WHAT YOU NEED TO DO: Please restate the records that follow exactly, skipping their images.

------ MATERIAL SUPPLIED

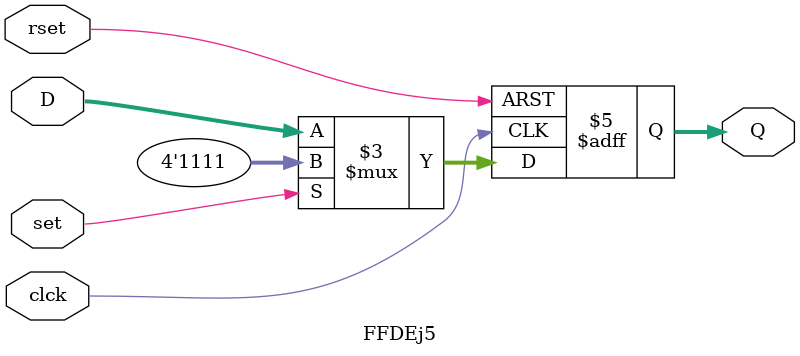
<source format=v>

module FFDEj5(input wire clck, rset, set, 
			  input wire [3:0] D, 
			  output reg [3:0] Q);
always @ (posedge clck or posedge rset) begin
	if (rset)begin 
		Q <= 4'b0;
	end
	else if (set) begin
		Q <= 4'b1111;/* code */
	end
	else
		Q <= D;
	end

endmodule
</source>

------------

ANSWER TO THIS PROBLEM:
<source format=v>

module FFDEj5(input wire clck, rset, set, 
			  input wire [3:0] D, 
			  output reg [3:0] Q);
always @ (posedge clck or posedge rset) begin
	if (rset)begin 
		Q <= 4'b0;
	end
	else if (set) begin
		Q <= 4'b1111;/* code */
	end
	else
		Q <= D;
	end

endmodule
</source>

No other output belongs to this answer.